Which leads us to my Third Point – How Macro Decisions Have Micro Consequences..
Let me tell the tale: The Tragedy of Boeing (Warning: this short tale is a massive simplification of Boeing’s hubris. It’s for illustrative purposes only.)
When I was a kid Boeing was the most admired company on the planet. Today it’s a busted flush.
It is moving its corporate HQ to Washington which I reckon reflects a realisation among senior management its only hope is for Military contracts to rebuild the firm. I won’t be in the least surprised if it’s split: the passenger airliner business going bust, and the rump successor firm orbiting the Beltway Military-Industrial Complex.
10-years ago Boeing was making billions as the most successful aircraft maker on the planet. What went wrong? The C-Suite executives saw ultra-low interest rates as the opportunity to enrich themselves and keep shareholders happy. It was a direct consequence of monetary experimentation.

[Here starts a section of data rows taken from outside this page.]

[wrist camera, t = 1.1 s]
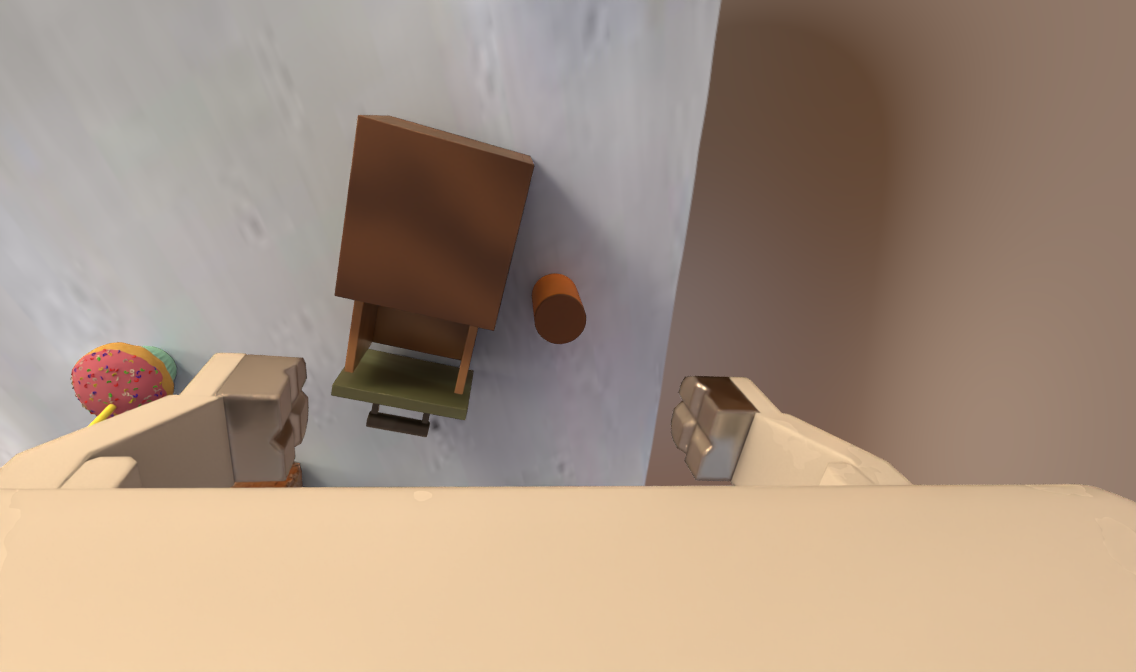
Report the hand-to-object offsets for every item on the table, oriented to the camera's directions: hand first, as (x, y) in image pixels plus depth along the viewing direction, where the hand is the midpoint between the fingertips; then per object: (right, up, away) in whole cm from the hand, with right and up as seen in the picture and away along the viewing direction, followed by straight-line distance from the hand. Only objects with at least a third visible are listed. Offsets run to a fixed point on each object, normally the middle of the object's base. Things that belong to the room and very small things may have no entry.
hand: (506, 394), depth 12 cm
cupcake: (-43, -2, +46) cm, 63 cm away
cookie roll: (0, +6, +47) cm, 48 cm away
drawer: (-14, +2, +46) cm, 48 cm away
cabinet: (-11, +14, +43) cm, 46 cm away
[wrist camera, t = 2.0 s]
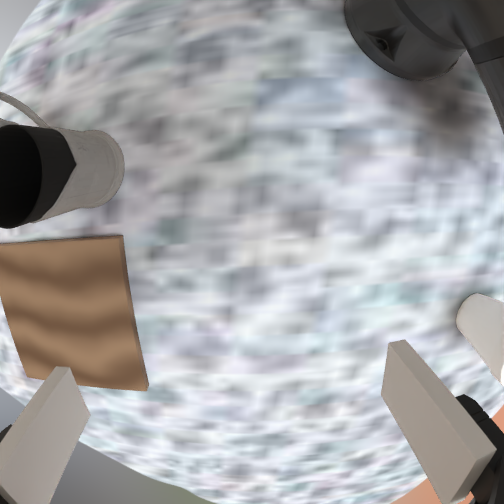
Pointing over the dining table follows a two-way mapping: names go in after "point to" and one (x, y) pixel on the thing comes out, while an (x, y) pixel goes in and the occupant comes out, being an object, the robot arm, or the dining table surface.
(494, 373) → the foam cup
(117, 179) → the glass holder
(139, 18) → the dining table surface
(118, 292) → the walnut board
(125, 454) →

The returns being made from the venerable B-737 and B-747 programmes, and promising Dreamliner and B-777 upgrades, looked great.
But management invested all the profits, and borrowed even more cheap money from the bond market – and used it all to buy back their own stock, pushing up the share price with bigger bonuses for management. (Aided by quiescent shareholders snoozing as the shareprice rose..)
Meanwhile, management also cut costs. Build quality fell. They underinvested – ultimately the disastrous B-737 Max programme, and the 346 deaths, were due to Boeing’s sshort-term orientated management stretching a tired old design rather than investing in a new design that could have created the next 50-year profit stream.
Today Boeing is a heavily indebted firm without a single modern airliner design anyone really wants to buy. Passengers will fly for the cheapest cost, but they’d rather fly on an Airbus. Airbus is outselling Boeing. Airbus has the financial capacity to invest in the next generation of fuel-efficient aircraft. Boeing does not. It is bust… and that’s why it’s moving closer to Washington rather than its manufacturing roots back in Seattle.
Why did it all go wrong? Because ultra-low interest rates enabled and made it more efficient for the management (higher bonuses) and shareholders (rising stock price) to embark on stock buybacks rather than invest in new plant and new planes.
Take the same story and apply the lessons to hundreds of thousands of Western Firms that mispriced capital and investment in the Twenty-Teens, from debt-zombies to indebted growth stocks, and you can see Central Banks have left us not just an inflation legacy, but a debt and management crisis also.